Next Year…STAY OR GO?

It’s that time of the year when teachers are exhausted, annoyed, and ready for summer. With summer fast approaching, one would think that teachers would be feeling less tense and anxiety. In fact, it’s simply the opposite for many teachers. Some are enduring summer school to make ends meet, financially, and many are contemplating on going back to their schools next year. They’re questioning whether there are better schools out there; however, scared to take that leap of faith. If they go back, will they encounter the same bullshit politics that they experienced prior to this point in their lives? If they go to another school, if even hired, will they experience worse work conditions?

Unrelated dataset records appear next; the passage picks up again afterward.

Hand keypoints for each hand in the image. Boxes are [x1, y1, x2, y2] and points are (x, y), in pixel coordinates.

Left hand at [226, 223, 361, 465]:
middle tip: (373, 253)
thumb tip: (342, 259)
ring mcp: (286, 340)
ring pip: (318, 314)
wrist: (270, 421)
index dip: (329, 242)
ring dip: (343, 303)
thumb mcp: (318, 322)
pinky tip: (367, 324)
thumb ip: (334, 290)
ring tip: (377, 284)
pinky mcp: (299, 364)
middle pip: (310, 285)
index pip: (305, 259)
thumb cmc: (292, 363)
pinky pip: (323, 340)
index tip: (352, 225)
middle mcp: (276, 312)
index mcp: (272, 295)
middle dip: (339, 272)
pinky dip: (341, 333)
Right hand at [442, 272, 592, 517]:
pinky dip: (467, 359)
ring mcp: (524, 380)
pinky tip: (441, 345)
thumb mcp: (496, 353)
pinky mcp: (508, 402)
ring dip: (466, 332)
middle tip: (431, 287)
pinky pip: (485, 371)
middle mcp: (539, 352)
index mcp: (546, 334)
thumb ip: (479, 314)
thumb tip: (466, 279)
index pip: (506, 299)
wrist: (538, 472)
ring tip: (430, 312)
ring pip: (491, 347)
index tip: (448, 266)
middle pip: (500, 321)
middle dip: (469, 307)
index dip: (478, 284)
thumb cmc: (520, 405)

Even when interviewing, educators love to play ‘GOT YA’ questions with their tone-deaf, unauthentic general questions. When I was part of the hiring committee at my previous school, the room turned into a ‘mean girls’ party. Seriously, as the only male in the room, it was awkward to say the least. The teachers and principal talked a lot of ‘smack’ after each interviewee. It was a sad experience for me and I felt bad for the teacher candidates, though, for those who didn’t get the job, I’d say they were better off in a different school. At one point, the principal let us know that her boss (executive director) let her know that she needs to hire ASAP and it’s time to get the 2am candidates because those at 10pm aren’t showing up. Meaning, when you’re drunk, you settle! We started settling for candidates because hiring became scarce. One of the candidates, a newbie to education, interviewed over the phone. When I searched for her on social media, I showed the committee. Drama ensued, of course. Name calling from the committee, including the principal ensued. Her social media said she was a model and boy that sparked debate.

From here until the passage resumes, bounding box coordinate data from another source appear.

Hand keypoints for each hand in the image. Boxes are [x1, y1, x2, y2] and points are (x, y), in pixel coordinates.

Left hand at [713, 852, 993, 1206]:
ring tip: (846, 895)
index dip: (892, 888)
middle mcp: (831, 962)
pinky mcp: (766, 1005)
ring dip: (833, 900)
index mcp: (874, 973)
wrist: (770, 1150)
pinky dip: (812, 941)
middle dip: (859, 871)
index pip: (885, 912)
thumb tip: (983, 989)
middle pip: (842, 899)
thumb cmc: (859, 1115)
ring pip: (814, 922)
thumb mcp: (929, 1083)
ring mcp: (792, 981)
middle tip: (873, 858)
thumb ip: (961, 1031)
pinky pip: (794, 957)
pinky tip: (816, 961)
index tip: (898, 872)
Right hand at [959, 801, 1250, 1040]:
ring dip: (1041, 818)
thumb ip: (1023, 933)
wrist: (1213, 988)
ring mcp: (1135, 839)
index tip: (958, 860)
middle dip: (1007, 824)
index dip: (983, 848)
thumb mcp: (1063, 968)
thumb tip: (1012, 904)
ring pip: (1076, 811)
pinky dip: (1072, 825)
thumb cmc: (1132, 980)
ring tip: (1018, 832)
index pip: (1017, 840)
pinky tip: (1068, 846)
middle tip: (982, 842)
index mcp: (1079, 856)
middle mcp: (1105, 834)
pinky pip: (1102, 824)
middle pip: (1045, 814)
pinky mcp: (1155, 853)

My point is that teachers are in a bind. Leave or stay? Do they leave their comfort zone of instability and chaos for something new and unknown? Do they stay because they come back for the kids? Do they endure an exhaustive, condescending hiring process where they have to prove themselves, professionally and personally? I left the teaching profession and it took me 6 months to find a job. It’s worth the move. I say, if your leadership has failed you and made your experience less than satisfactory, leave! Find a new school or leave the profession and be an advocate like me!